WHAT THIS TASK INVOLVES
Locate every line in the data below that contains the word "your", and copy each of those lines out.

THE RECORDS
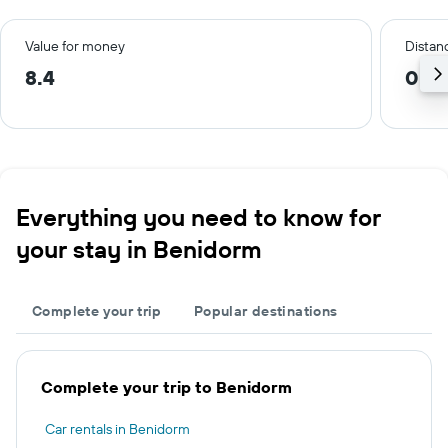
Value for money
Distanc
8.4
0.5
Everything you need to know for
your stay in Benidorm
Complete your trip
Popular destinations
Complete your trip to Benidorm
Car rentals in Benidorm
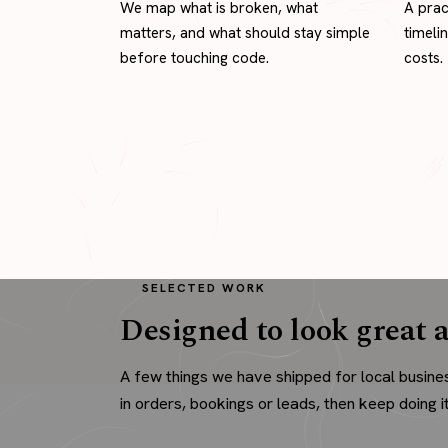
We map what is broken, what
A prac
matters, and what should stay simple
timeli
before touching code.
costs.
SELECTED WORK
Designed to look great a
A few things we have shipped for local busine
in orders, bookings or leads, then keep doing it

COMPLETED TASK
your stay in Benidorm
Complete your trip
Complete your trip to Benidorm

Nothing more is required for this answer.